See later chapters for details on how to populate this operation.

Section 3.18 - Debugging

Although the <debug> operator does not affect the nodes it processes in any way, it exhibits a useful side effect that may end up saving you many hours of fiddling with a debugger. The <debug> operator sends stringified versions of each node it hits to the logger (which might be stdout, log4j, or the Jdk1.4 logger, among others).

In its simplest form, <debug> logs each node to the "debug" channel:

<debug/>

The "log-level" attribute lets you specify a different logging channel; this attribute can have the values: "trace", "debug", "info", "warn", "error", and "fatal". The exact behavior of each channel will depend on which logging backend you are using.

<debug log-level="info"/>

To distinguish between multiple calls to <debug>, you can decorate the log message with one or both of the optional "prefix" and "postfix" attributes:

<debug postfix="]" prefix="AFTER TEXT REPLACE ["/>

If the simple String node "data contents" were passed through the default <debug/> operation, it would log the same String, "data contents". However, with the pre/postfix example above, the debugger would log the String "AFTER TEXT REPLACE [data contents]".

To send a subset of input data nodes to the log, you can wrap the <debug> operator inside a <group> operator, like this:

<group class="java.lang.String">
  <debug/>
</group>

This operation would log only data nodes which were String objects, passing over any Integer, Datum, or other class types without logging them.

The <debug> operator can also be used to send static log messages during a transform. Whenever you set the "message" attribute, the debug logger will write out the static log text exactly once, and will not log node data. The "log-info" attribute works in this case, but the "prefix" and "postfix" attributes are ignored, since they are static text too.

Common uses for static logging are to add logging checkpoints to the transform process, and to delimit node dumps. The example below logs the string "BEFORE", then logs each node, then logs the string "AFTER":

<debug log-info="trace" message="BEFORE"/>
<debug log-info="trace"/>
<debug log-info="trace" message="AFTER"/>

Section 3.19 - Custom Transforms

Sometimes you need to perform a transformation not easily covered by the standard Transform XML specification. Catalan provides an easy way to add your custom processors to the Transform XML specification, or to create your own Transform XML mapping from the ground up.

The core Transform XML mapping, from XML to Java processor classes, resides in the ProcessorRegistry class. The registry builds its default mapping from a simple XML document in the default-registry.xml file in the Catalan jar file. The file looks like this (for clarity, only the first three entries are duplicated here):

<registry>
  <bean-to-xml class="org.writersforge.catalan.transform.BeanToXml"/>
  <build-xml class="org.writersforge.catalan.transform.ObjectToDatum"/>
  <concat class="org.writersforge.catalan.transform.Concatenator"/>
    ...
</registry>

Each entry in the registry maps an XML element to a Java class. For example, the first entry above tells the registry to invoke the BeanToXml processor class every time it sees a <bean-to-xml> operation in the Transform XML.

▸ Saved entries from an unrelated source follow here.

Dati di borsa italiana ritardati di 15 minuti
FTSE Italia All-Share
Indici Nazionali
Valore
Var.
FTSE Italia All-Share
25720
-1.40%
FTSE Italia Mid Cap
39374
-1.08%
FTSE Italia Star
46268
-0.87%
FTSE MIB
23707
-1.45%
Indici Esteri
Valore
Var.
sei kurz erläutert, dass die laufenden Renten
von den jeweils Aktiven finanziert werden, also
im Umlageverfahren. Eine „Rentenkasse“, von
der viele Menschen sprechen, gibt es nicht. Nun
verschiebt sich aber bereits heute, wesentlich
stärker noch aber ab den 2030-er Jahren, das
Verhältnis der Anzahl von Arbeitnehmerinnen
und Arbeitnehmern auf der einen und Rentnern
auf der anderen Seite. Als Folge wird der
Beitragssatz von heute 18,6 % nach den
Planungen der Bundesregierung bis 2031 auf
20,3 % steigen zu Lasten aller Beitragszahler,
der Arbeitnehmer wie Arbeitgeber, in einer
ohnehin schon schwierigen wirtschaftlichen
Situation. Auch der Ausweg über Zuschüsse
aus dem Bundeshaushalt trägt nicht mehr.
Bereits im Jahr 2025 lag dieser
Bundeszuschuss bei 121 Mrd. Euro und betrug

The default ProcessorRegistry constructor loads the default-registry.xml mapping:

public ProcessorRegistry()

You can create an entire mapping from scratch, for example to rename the bundled Catalan processors or to create a mapping from your own custom processors. Load your XML mapping into a Datum tree and pass it to the alternate constructor:

public ProcessorRegistry (Datum baseMap)

Once the initial registry exists, you can add further layers of mappings with the two "add" methods:

public void addOverride (Datum map)
public void addFallback (Datum map)

Both of these methods add <registry> mappings just like the original one. If none of the new mappings contain duplicate elements of any of the old mappings, the two methods are identical. All mappings are merged into a single registry. However, if a conflict arises between XML element names, the addOverride() method will replace the existing mappings with its own; the unobtrusive addFallback() method will discard the new ones in favor of the old ones.

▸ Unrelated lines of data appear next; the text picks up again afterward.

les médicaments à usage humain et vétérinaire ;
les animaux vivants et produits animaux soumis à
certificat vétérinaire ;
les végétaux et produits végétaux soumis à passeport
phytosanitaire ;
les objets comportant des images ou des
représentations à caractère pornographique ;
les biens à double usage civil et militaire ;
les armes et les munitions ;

The ProcessorRegistry class also contains two other methods for performing mapping operations, but they are primarily used internally by the Transformer class:

public Class lookup (String opName)
public NodeProcessor createProcessor (Datum xmlOp)

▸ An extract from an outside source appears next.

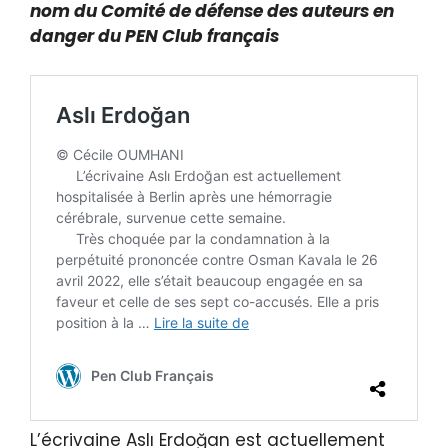
nom du Comité de défense des auteurs en
danger du PEN Club français
L’écrivaine Aslı Erdoğan est actuellement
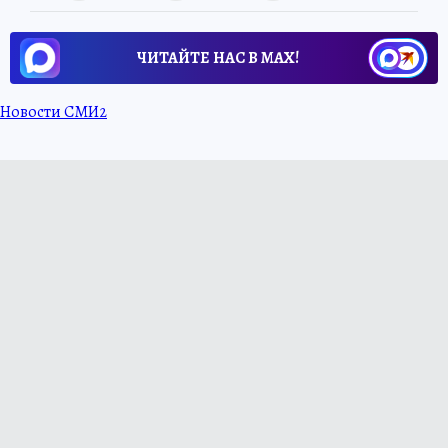
ЧИТАЙТЕ НАС В МАХ!
Новости СМИ2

Let's say you have a custom processor that you want to register, so you can use it in alongside the standard Transform XML. First, create the registry, then load the registry XML into it with the addOverride() method:

String xml = 
  "<registry>" + 
    "<my-proc class='org.mystuff.MyProcessor'/>" + 
  "</registry>";
Datum myMap = DatumReader.fromXml(xml);
ProcessorRegistry registry = new ProcessorRegistry();
registry.addOverride(myMap);

The registry now contains the full default mapping, plus your custom <my-proc> mapping. The next step is to hook up the Transformer to the registry. You must do this when you initially create the Transformer object; the Transformer only reads the registry when it is first instantiated, so if you make changes in the registry object after creating your Transformer, those changes will be ignored.

The constructors for Transformer look like this:

public Transformer (Datum transform)
public Transformer (Datum transform, ProcessorRegistry registry)

The first one loads the Transform XML using the default registry with no custom additions. To add custom mappings, you must use the second constructor:

Transformer transformer = new Transformer (transformXml, registry);

All mapped classes in the registry must somehow extend the BaseNodeProcessor class. Any classes that do not properly extend this base class will be ignored by the ProcessorRegistry, and thus the Transformer. All processor classes used by a single Transform XML document are created and initialized when the Transformer object is created. Each Transform XML operation is passed in entirety to one of the processor's constructors; thus, the processor can use any XML attributes and child elements in the transform operation to initialize itself.

The ProcessorRegistry is responsible for creating each processor from its corresponding fragment of Transform XML. It dynamically searches for constructors in the following order:

1) public MyProc (Datum, ProcessorRegistry)
2) public MyProc (Datum)
3) public MyProc ()

If the processor has a constructor with a Datum and ProcessorRegistry parameter, it will pass the Transform XML into the first parameter and itself into the second parameter. This constructor is primarily used for the <group> and <xml-select> operations, to provide a callback path to the registry for instantiating embedded operations.

Most processors will implement one of the other constructors. The second constructor takes only the Transform XML fragment. If a processor doesn't need any initialization data, it can simply rely on the default constructor.